Starting at the line that contains "Digitized H&E tissue" in the listing below, write out every line word for word until you have written the line that contains "breast cancer (breast)".

*RECORDS SHOWN*
────────
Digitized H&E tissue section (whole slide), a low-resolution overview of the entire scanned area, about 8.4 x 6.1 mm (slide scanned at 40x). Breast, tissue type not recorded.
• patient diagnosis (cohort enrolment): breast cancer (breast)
────────
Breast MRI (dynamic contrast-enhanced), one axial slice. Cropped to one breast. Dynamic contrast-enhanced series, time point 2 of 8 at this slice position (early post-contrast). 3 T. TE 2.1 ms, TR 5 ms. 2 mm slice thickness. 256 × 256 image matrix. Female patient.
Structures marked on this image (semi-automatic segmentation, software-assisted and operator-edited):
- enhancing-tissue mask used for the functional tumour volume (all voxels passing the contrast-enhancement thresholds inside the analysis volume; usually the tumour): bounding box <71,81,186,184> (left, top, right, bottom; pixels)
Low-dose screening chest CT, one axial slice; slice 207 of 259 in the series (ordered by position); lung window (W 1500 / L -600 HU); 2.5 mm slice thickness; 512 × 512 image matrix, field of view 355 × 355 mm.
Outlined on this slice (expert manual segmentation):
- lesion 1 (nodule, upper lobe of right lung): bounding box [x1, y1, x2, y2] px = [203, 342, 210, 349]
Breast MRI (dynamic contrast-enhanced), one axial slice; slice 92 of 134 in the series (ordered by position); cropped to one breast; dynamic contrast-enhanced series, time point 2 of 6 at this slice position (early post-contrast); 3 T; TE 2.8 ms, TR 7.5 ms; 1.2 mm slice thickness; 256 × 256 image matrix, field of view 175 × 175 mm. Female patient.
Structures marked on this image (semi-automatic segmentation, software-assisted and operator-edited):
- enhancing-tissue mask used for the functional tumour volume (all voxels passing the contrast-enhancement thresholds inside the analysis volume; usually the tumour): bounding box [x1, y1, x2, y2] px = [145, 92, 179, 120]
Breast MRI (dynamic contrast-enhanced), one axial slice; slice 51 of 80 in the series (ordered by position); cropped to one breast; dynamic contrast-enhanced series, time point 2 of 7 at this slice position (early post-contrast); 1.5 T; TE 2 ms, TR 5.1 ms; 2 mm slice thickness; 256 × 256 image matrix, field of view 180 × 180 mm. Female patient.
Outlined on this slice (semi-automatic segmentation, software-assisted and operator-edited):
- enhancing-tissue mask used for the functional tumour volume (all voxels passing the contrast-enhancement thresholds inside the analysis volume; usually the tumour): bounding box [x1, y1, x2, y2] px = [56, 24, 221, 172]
────────
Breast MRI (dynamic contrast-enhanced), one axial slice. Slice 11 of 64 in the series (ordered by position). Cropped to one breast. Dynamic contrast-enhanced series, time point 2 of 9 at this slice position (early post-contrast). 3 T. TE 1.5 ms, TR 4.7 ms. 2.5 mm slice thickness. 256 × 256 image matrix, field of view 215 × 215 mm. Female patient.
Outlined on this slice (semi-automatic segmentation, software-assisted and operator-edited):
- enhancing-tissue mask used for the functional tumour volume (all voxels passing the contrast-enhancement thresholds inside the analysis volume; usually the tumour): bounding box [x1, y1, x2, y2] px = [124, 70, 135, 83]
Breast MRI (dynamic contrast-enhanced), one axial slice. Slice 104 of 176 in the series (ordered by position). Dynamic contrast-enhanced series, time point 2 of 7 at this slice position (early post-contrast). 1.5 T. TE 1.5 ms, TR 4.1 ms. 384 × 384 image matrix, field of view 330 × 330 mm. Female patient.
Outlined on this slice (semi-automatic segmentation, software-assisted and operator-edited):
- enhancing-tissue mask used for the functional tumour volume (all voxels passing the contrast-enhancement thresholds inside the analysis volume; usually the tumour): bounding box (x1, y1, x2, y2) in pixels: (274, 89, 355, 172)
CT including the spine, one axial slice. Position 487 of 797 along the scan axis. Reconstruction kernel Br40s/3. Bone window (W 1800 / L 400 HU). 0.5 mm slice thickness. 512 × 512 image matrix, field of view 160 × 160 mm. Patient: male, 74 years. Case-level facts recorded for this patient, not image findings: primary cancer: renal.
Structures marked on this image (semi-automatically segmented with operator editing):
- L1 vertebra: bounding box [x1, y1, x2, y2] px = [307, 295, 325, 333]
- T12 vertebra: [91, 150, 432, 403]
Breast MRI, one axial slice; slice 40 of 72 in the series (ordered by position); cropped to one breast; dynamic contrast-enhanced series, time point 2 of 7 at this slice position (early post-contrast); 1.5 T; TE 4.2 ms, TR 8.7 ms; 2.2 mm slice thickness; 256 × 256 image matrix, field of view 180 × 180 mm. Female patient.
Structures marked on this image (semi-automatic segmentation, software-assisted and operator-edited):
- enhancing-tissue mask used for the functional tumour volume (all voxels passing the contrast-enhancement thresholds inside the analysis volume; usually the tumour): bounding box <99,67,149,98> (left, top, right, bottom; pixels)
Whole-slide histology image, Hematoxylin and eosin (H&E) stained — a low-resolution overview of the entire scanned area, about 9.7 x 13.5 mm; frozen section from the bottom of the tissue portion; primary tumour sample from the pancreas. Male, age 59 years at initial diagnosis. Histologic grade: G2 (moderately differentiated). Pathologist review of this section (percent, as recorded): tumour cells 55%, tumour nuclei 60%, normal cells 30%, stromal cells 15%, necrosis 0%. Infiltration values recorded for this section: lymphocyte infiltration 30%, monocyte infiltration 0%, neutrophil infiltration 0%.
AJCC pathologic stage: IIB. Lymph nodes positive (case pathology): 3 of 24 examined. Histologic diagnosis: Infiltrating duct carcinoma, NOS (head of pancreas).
────────
*RESPONSE TO THE TASK*
Digitized H&E tissue section (whole slide), a low-resolution overview of the entire scanned area, about 8.4 x 6.1 mm (slide scanned at 40x). Breast, tissue type not recorded.
• patient diagnosis (cohort enrolment): breast cancer (breast)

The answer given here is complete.